Monday, September 17, 2007

Coos Bay beach clean-up!

This is a blog entry I wrote for our Cast B blog, but I thought it would interest you all too...

On Friday, September 14th, thirty of our cast had a community impact AND regional learning trip to Sunset Beach State Park, here on the gorgeous Oregon coast. We met Stephanie, a knowledgeable park ranger who took us down to the cove beach of Cape Arago, where she taught us about some of the plants and wildlife that we encountered as we picked up trash along the shoreline. We want to share with you our Top Ten things we learned!

10. The Oregon coastline is made up of sand, rocks, and sandstone.

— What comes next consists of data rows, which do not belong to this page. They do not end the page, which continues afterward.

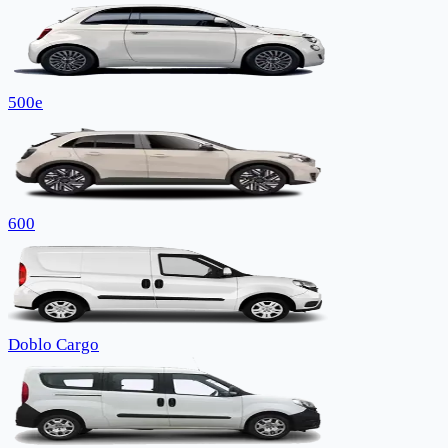
500e
600
Doblo Cargo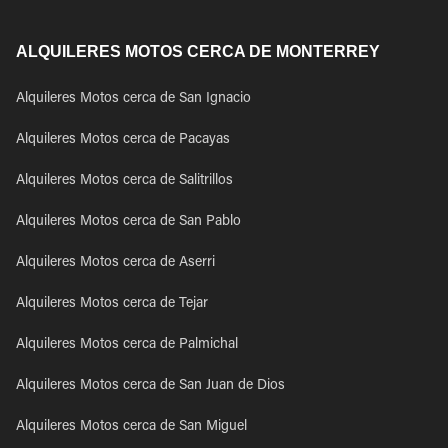
ALQUILERES MOTOS CERCA DE MONTERREY
Alquileres Motos cerca de San Ignacio
Alquileres Motos cerca de Pacayas
Alquileres Motos cerca de Salitrillos
Alquileres Motos cerca de San Pablo
Alquileres Motos cerca de Aserri
Alquileres Motos cerca de Tejar
Alquileres Motos cerca de Palmichal
Alquileres Motos cerca de San Juan de Dios
Alquileres Motos cerca de San Miguel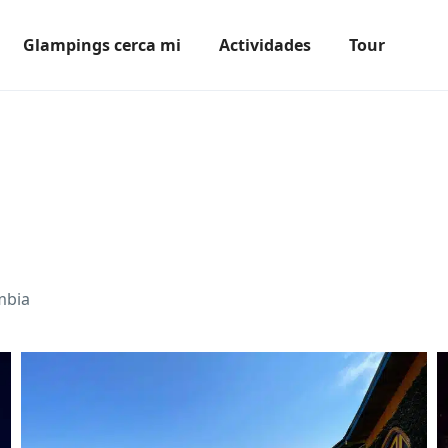
Glampings cerca mi
Actividades
Tour
ombia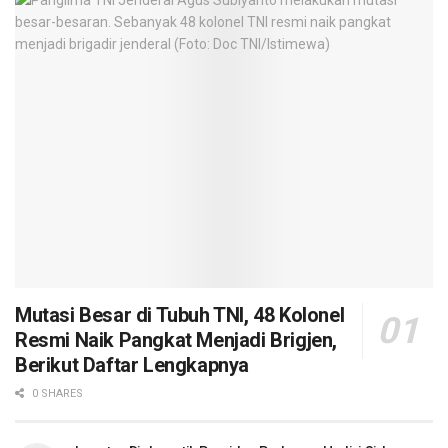
Mutasi Besar di Tubuh TNI, 48 Kolonel
Resmi Naik Pangkat Menjadi Brigjen,
Berikut Daftar Lengkapnya
0 SHARES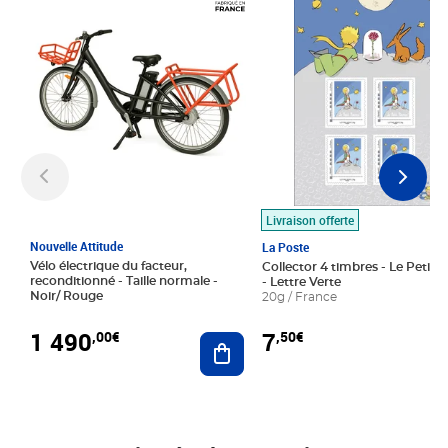
Livraison offerte
Nouvelle Attitude
La Poste
Vélo électrique du facteur,
Collector 4 timbres - Le Petit P
reconditionné - Taille normale -
- Lettre Verte
Noir/ Rouge
20g / France
1 490
7
,00€
,50€
Ajouter au panier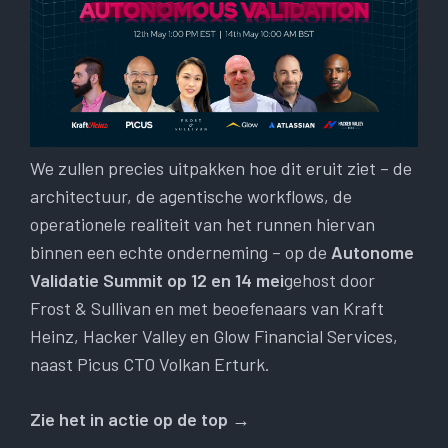
We zullen precies uitpakken hoe dit eruit ziet – de
architectuur, de agentische workflows, de
operationele realiteit van het runnen hiervan
binnen een echte onderneming – op de
Autonome
Validatie Summit op 12 en 14 mei
gehost door
Frost & Sullivan en met beoefenaars van Kraft
Heinz, Hacker Valley en Glow Financial Services,
naast Picus CTO Volkan Erturk.
Zie het in actie op de top →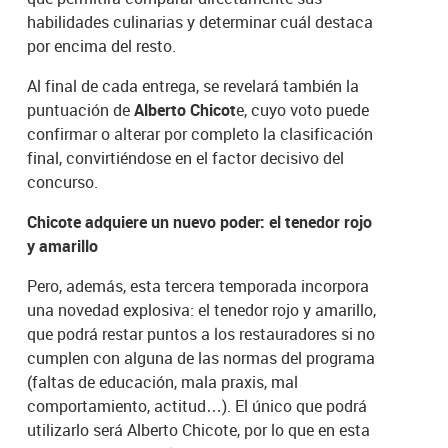
habilidades culinarias y determinar cuál destaca
por encima del resto.
Al final de cada entrega, se revelará también la
puntuación de
Alberto Chicot
e, cuyo voto puede
confirmar o alterar por completo la clasificación
final, convirtiéndose en el factor decisivo del
concurso.
Chicote adquiere un nuevo poder: el tenedor rojo
y amarillo
Pero, además, esta tercera temporada incorpora
una novedad explosiva: el tenedor rojo y amarillo,
que podrá restar puntos a los restauradores si no
cumplen con alguna de las normas del programa
(faltas de educación, mala praxis, mal
comportamiento, actitud…). El único que podrá
utilizarlo será Alberto Chicote, por lo que en esta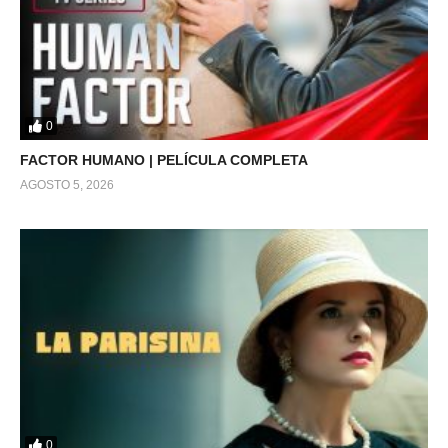
0
FACTOR HUMANO | PELÍCULA COMPLETA
AGOSTO 5, 2026
0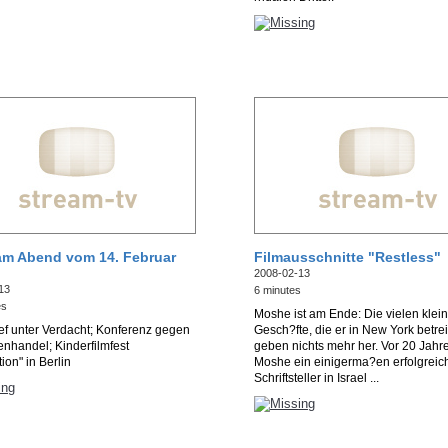
am Abend vom 14. Februar
Filmausschnitte "Restless"
2008-02-13
13
6 minutes
es
Moshe ist am Ende: Die vielen klei
ef unter Verdacht; Konferenz gegen
Gesch?fte, die er in New York betrei
nhandel; Kinderfilmfest
geben nichts mehr her. Vor 20 Jahr
ion" in Berlin
Moshe ein einigerma?en erfolgreic
Schriftsteller in Israel ...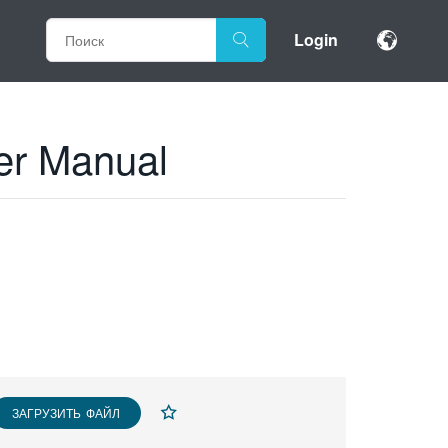
Login
er Manual
ЗАГРУЗИТЬ ФАЙЛ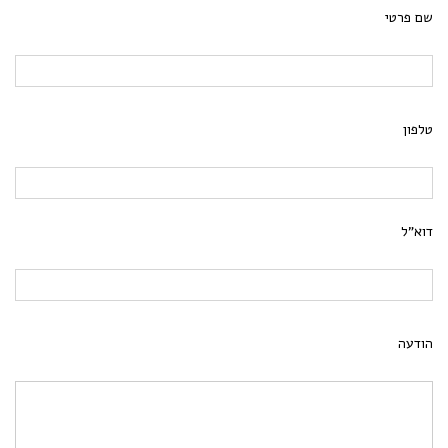
שם פרטי
טלפון
דוא"ל
הודעה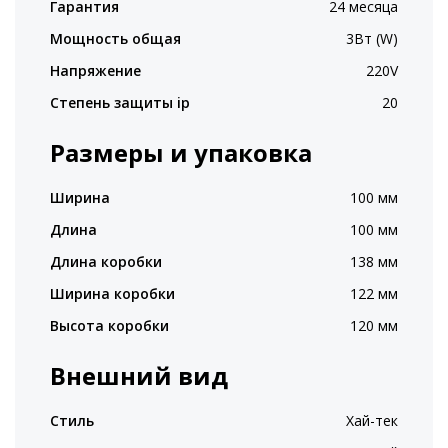
Гарантия
24 месяца
Мощность общая
3Вт (W)
Напряжение
220V
Степень защиты ip
20
Размеры и упаковка
Ширина
100 мм
Длина
100 мм
Длина коробки
138 мм
Ширина коробки
122 мм
Высота коробки
120 мм
Внешний вид
Стиль
Хай-тек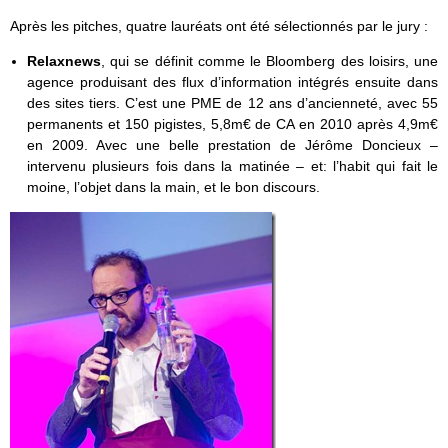
Après les pitches, quatre lauréats ont été sélectionnés par le jury :
Relaxnews
, qui se définit comme le Bloomberg des loisirs, une
agence produisant des flux d’information intégrés ensuite dans
des sites tiers. C’est une PME de 12 ans d’ancienneté, avec 55
permanents et 150 pigistes, 5,8m€ de CA en 2010 après 4,9m€
en 2009. Avec une belle prestation de Jérôme Doncieux –
intervenu plusieurs fois dans la matinée – et: l’habit qui fait le
moine, l’objet dans la main, et le bon discours.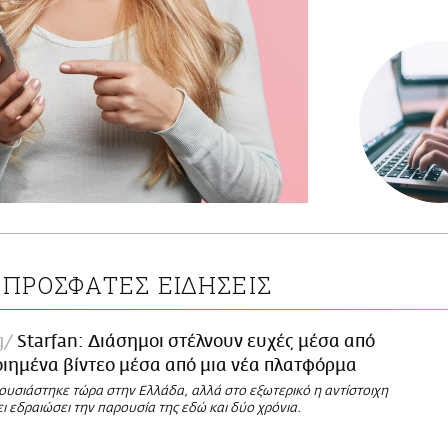
ΠΡΟΣΦΑΤΕΣ ΕΙΔΗΣΕΙΣ
g
Starfan: Διάσημοι στέλνουν ευχές μέσα από
ιημένα βίντεο μέσα από μια νέα πλατφόρμα
ουσιάστηκε τώρα στην Ελλάδα, αλλά στο εξωτερικό η αντίστοιχη
 εδραιώσει την παρουσία της εδώ και δύο χρόνια.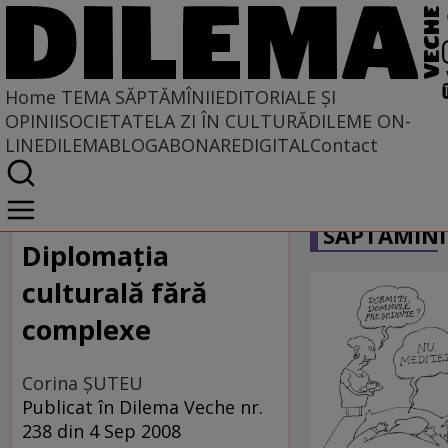
Home
TEMA SĂPTĂMÎNII
EDITORIALE ȘI
OPINII
SOCIETATE
LA ZI ÎN CULTURĂ
DILEME ON-
LINE
DILEMABLOG
ABONARE
DIGITAL
Contact
Home
CARICATU
Tema săptămînii
SĂPTĂMÎNI
Diplomaţia
culturală fără
complexe
Corina ŞUTEU
Publicat în Dilema Veche nr.
238 din 4 Sep 2008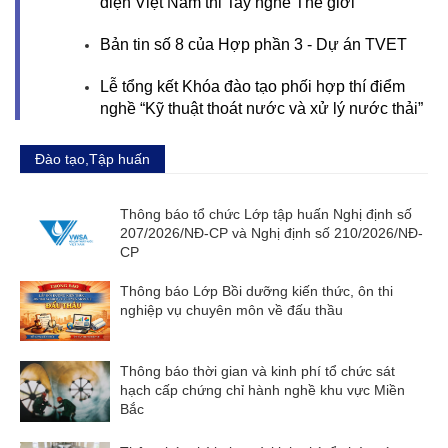
diện Việt Nam thi Tay nghề Thế giới
Bản tin số 8 của Hợp phần 3 - Dự án TVET
Lễ tổng kết Khóa đào tạo phối hợp thí điểm
nghề “Kỹ thuật thoát nước và xử lý nước thải”
Đào tạo,Tập huấn
Thông báo tổ chức Lớp tập huấn Nghị định số
207/2026/NĐ-CP và Nghị định số 210/2026/NĐ-
CP
Thông báo Lớp Bồi dưỡng kiến thức, ôn thi
nghiệp vụ chuyên môn về đấu thầu
Thông báo thời gian và kinh phí tổ chức sát
hạch cấp chứng chỉ hành nghề khu vực Miền
Bắc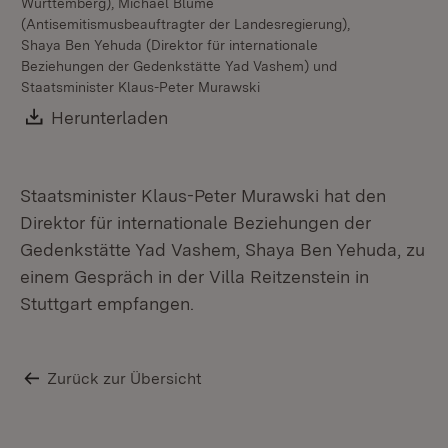
Württemberg), Michael Blume
(Antisemitismusbeauftragter der Landesregierung),
Shaya Ben Yehuda (Direktor für internationale
Beziehungen der Gedenkstätte Yad Vashem) und
Staatsminister Klaus-Peter Murawski
Download:
Herunterladen
(Öffnet in neuem Fenster)
Staatsminister Klaus-Peter Murawski hat den
Direktor für internationale Beziehungen der
Gedenkstätte Yad Vashem, Shaya Ben Yehuda, zu
einem Gespräch in der Villa Reitzenstein in
Stuttgart empfangen.
Zurück zur Übersicht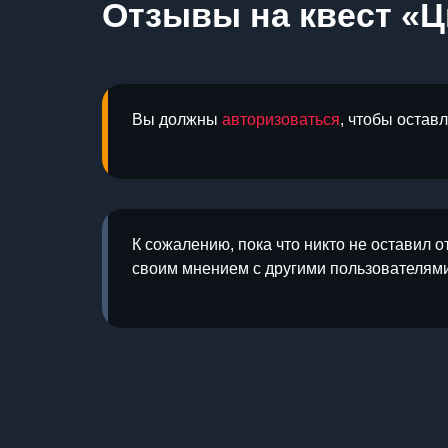
Отзывы на квест «Ц
Вы должны
авторизоваться
, чтобы остав
К сожалению, пока что никто не оставил о
своим мнением с другими пользователями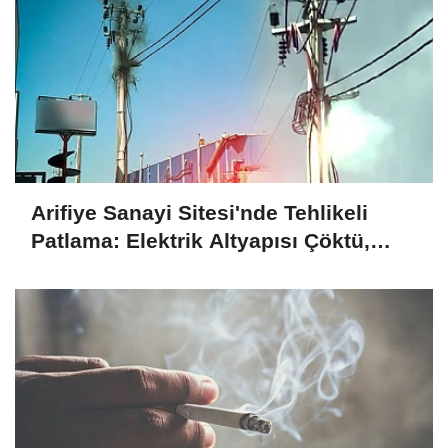
Arifiye Sanayi Sitesi'nde Tehlikeli
Patlama: Elektrik Altyapısı Çöktü,
Esnaf Tepkili!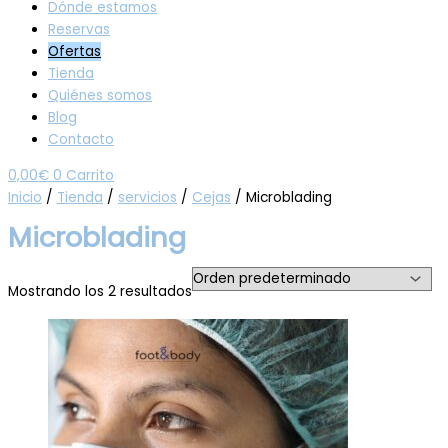
Dónde estamos
Reservas
Ofertas
Tienda
Quiénes somos
Blog
Contacto
0,00
€
0
Carrito
Inicio
/
Tienda
/
servicios
/
Cejas
/ Microblading
Microblading
Mostrando los 2 resultados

The sandstone made Tyrell & Gina feel strong, because they could crumble it with their bare hands.

  1. Seals (which we saw swimming offshore and chilling on the rocks at Simpson reef) can hold their breath underwater for 10-15 minutes.
  1. There are 16 types of sharks that live off the Oregon coast. Suzanne was relieved we didn’t meet any.
  1. We did see gray whales. They were close into shore and visible to us because they were feeding on the sediment that is stirred up around the reef.

6. The Oregon coast has four tides each day: high tide, low tide, a lower high tide, and a higher low tide.

5. A wrack line is debris, trash, and seaweed that washes up on the beach, and is left in a line when the tide recedes. We were picking up trash in the visible wrack lines at the edge of the water, and 75 feet from shore among the rocks & boulders.

4. A wave that is only four inches deep can lift a log that weighs five tons (or the majority of our show equipment!)

3. Ocean Fact: 10,000 semi-trailer-sized containers fall off container ships each year. Many of these containers open, and the spilled contents travels in the ocean currents and spreads out around the globe. Four million Legos that were dumped in the Atlantic Ocean in 1997 are making their way north through the Arctic Circle. They are predicted to arrive off the coast of Alaska by 2012 and on the Oregon coast by 2020.

2. A container of Nike shoes were dumped, and scientists found that the left shoes had a different migration pattern in the ocean current than the right shoes. The tennis shoes were still wearable even after traveling in the water for three years. Vanessa Graves was hoping to find some when she goes back to New Jersey.

1. We were warned to “Never turn your back on the ocean.” Oregon coast has “sneaker waves” that are very dangerous. They are waves that are much larger than the average waves washing into shore. Luckily, none of us were washed out to sea.